■ WHAT YOU ARE ASKED TO DO: Swap "unglamorous" for "overlooked" in the passage of the hiring excerpt between "Founded by Stanford" and "in model capability.", inclusive, and write out the result.

━━━━━ EXCERPT PROVIDED ━━━━━

Founded by Stanford and UC Berkeley researchers, we are lean, deeply technical, and operate at extreme speed, taking on unglamorous and conventionally impossible problems that directly unlock step-function gains in model capability.
The deployment of capable humanoids at scale will permanently redefine human labor. Undesirable physical work will disappear, and human effort will shift toward a new era of abundant creativity.
We are building the infrastructure to accelerate that transition by assembling the Human Archive mafia. You will own meaningful systems from day one and see your work directly impact model capabilities. This is a once-in-a-generation inflection point. If you want to help reshape physical labor and work on problems that matter at civilizational scale, join us.
The Opportunity
As an Infrastructure Engineer at Human Archive, you will build and optimize the storage and offloading infrastructure powering PB-scale multimodal robotics data collection used to model human embodied intelligence.

━━━━━ EXTRACTED INFORMATION ━━━━━

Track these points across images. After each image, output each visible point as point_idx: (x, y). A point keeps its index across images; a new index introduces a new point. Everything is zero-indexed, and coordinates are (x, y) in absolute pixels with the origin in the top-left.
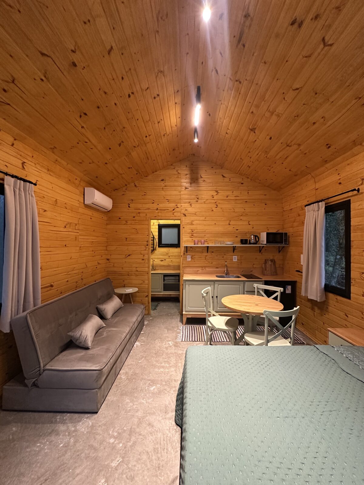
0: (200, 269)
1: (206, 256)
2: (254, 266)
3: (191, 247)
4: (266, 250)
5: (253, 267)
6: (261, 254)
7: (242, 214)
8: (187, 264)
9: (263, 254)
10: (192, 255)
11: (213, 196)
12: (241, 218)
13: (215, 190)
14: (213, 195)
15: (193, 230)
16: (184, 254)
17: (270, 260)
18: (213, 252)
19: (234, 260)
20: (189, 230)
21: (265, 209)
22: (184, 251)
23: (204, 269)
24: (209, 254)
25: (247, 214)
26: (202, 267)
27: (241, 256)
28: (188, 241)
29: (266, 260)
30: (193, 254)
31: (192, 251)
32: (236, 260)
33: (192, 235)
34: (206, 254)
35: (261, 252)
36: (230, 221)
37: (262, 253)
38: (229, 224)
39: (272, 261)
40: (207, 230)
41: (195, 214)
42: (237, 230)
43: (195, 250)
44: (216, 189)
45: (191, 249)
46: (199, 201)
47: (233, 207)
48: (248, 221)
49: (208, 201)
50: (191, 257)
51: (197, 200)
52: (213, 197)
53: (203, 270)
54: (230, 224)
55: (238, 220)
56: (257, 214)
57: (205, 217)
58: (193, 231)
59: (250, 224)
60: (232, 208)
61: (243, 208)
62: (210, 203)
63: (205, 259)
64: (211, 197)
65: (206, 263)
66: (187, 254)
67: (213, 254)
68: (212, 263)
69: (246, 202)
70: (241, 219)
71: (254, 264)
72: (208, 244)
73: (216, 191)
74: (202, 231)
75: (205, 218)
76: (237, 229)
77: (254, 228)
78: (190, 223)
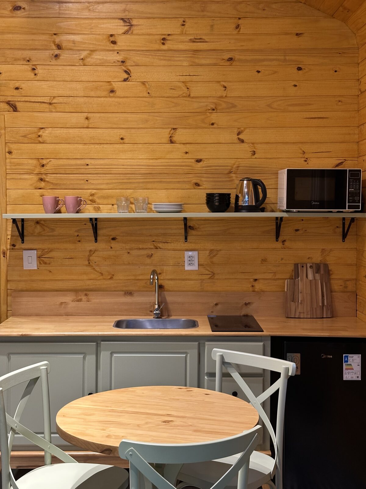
0: (68, 299)
1: (91, 251)
2: (258, 286)
3: (38, 222)
4: (297, 230)
5: (254, 291)
6: (279, 245)
7: (216, 104)
8: (25, 281)
9: (287, 244)
10: (43, 250)
11: (112, 39)
12: (214, 117)
13: (122, 15)
14: (111, 35)
15: (44, 162)
16: (14, 245)
17: (311, 267)
18: (114, 239)
19: (187, 268)
20: (30, 161)
21: (295, 86)
22: (12, 236)
23: (84, 298)
24: (101, 245)
25: (234, 106)
26: (76, 291)
27: (211, 251)
28: (25, 201)
29: (296, 265)
30: (46, 246)
31: (39, 235)
32: (195, 267)
33: (41, 180)
34: (92, 246)
35: (280, 239)
36: (174, 129)
37: (284, 241)
38: (172, 142)
39: (317, 268)
40: (93, 162)
41: (50, 104)
42: (199, 161)
43: (53, 230)
44: (125, 11)
45: (38, 229)
46: (65, 55)
47: (183, 79)
48: (236, 131)
49: (98, 56)
50: (39, 257)
51: (57, 52)
52: (114, 43)
53: (80, 300)
54: (174, 139)
55: (203, 125)
56: (269, 106)
57: (86, 115)
58: (43, 166)
59: (242, 141)
60: (180, 84)
61: (218, 82)
62: (102, 64)
63: (87, 263)
64: (108, 43)
65: (93, 276)
66: (24, 246)
67: (114, 244)
68: (111, 278)
69: (230, 59)
70: (213, 124)
71: (256, 280)
72: (98, 209)
73: (122, 19)
74: (77, 165)
75: (87, 118)
76: (199, 157)
77: (256, 156)
78: (34, 136)
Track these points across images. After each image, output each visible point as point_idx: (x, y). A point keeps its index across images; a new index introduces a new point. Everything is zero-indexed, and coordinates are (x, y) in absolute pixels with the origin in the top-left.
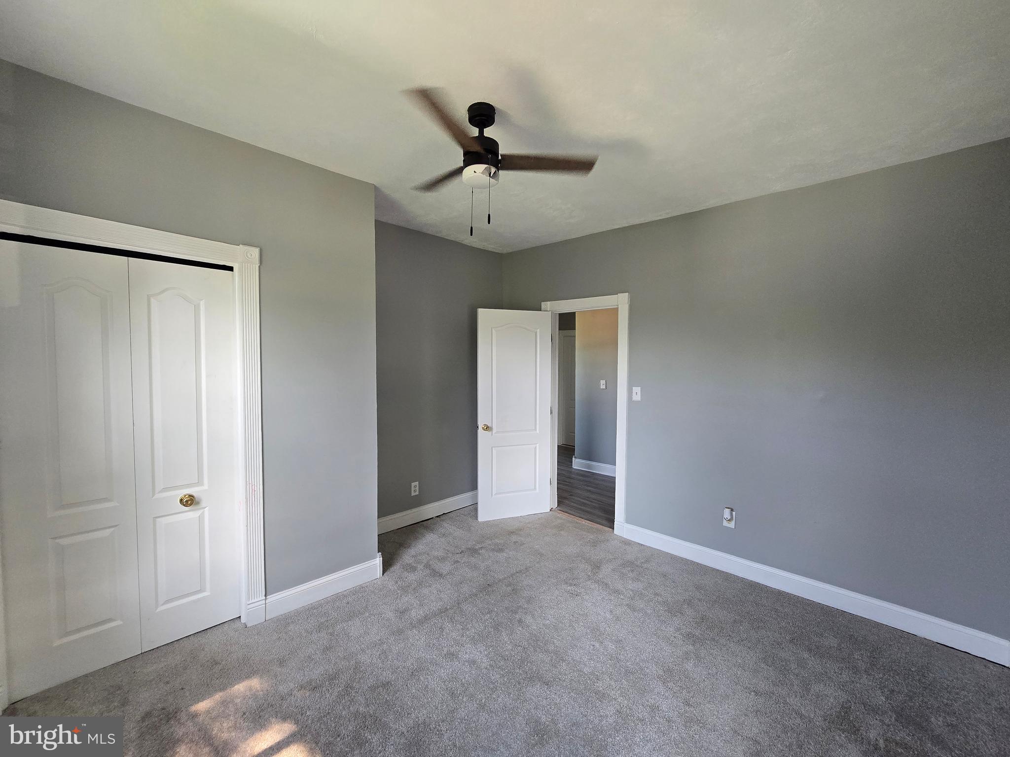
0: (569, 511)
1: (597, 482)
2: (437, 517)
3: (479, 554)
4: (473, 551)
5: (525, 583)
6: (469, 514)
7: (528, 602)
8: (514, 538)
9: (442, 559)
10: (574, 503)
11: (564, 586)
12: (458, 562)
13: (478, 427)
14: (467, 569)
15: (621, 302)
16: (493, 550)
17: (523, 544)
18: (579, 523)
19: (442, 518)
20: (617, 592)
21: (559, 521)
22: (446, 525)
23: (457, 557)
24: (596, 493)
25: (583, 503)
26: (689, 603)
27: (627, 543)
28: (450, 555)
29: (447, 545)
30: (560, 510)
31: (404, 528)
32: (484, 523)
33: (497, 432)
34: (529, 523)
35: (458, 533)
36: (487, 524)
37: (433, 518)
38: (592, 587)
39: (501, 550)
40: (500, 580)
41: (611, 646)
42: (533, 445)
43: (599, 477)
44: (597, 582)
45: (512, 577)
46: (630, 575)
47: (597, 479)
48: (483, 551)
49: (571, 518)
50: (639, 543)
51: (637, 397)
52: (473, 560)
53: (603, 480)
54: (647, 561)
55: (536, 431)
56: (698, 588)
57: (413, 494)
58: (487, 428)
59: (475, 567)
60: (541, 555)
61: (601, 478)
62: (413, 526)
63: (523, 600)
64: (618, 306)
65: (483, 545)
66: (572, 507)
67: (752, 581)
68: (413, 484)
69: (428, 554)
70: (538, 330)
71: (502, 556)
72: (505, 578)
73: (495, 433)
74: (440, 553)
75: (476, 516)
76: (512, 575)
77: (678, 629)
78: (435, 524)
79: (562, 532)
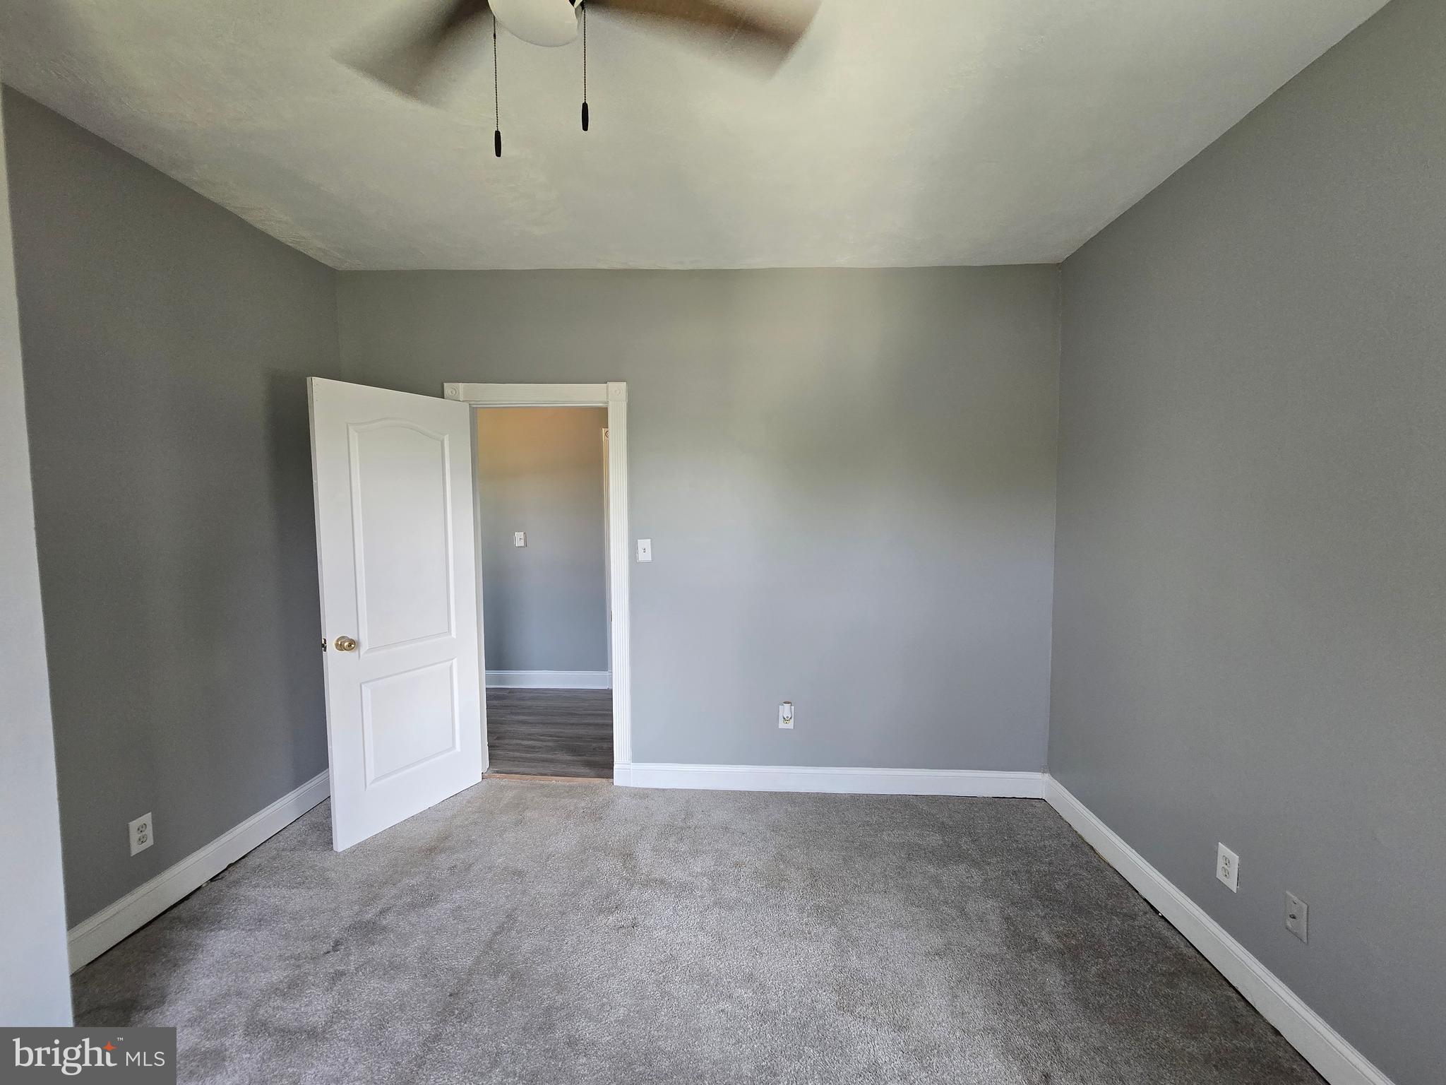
0: (516, 769)
1: (529, 703)
2: (212, 880)
3: (384, 929)
4: (367, 930)
5: (526, 947)
6: (303, 843)
7: (560, 989)
8: (443, 861)
9: (293, 988)
10: (513, 751)
11: (601, 920)
12: (342, 974)
13: (324, 646)
14: (374, 983)
15: (614, 396)
16: (413, 906)
17: (468, 868)
18: (548, 786)
19: (231, 877)
20: (684, 889)
21: (509, 795)
22: (253, 893)
23: (332, 963)
24: (538, 723)
25: (526, 746)
26: (780, 857)
27: (642, 794)
28: (308, 967)
29: (282, 943)
30: (497, 772)
31: (114, 952)
32: (353, 851)
33: (370, 650)
34: (454, 817)
35: (299, 899)
36: (362, 850)
37: (199, 888)
38: (646, 896)
39: (431, 900)
40: (471, 972)
41: (745, 993)
42: (447, 663)
43: (524, 695)
44: (646, 884)
45: (491, 948)
46: (683, 848)
47: (523, 699)
48: (389, 919)
49: (528, 780)
50: (658, 789)
51: (645, 556)
52: (377, 951)
53: (533, 699)
54: (689, 815)
55: (451, 634)
56: (775, 829)
57: (136, 849)
58: (349, 645)
59: (393, 968)
60: (519, 873)
61: (528, 695)
62: (142, 932)
63: (547, 990)
64: (607, 402)
65: (380, 905)
66: (515, 759)
67: (818, 793)
68: (134, 825)
69: (239, 994)
70: (446, 439)
71: (438, 912)
72: (478, 961)
73: (367, 652)
74: (278, 975)
75: (329, 843)
76: (490, 944)
77: (802, 910)
78: (216, 901)
79: (528, 814)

━━━━━

■ ANSWER TO THIS TASK:
Founded by Stanford and UC Berkeley researchers, we are lean, deeply technical, and operate at extreme speed, taking on overlooked and conventionally impossible problems that directly unlock step-function gains in model capability.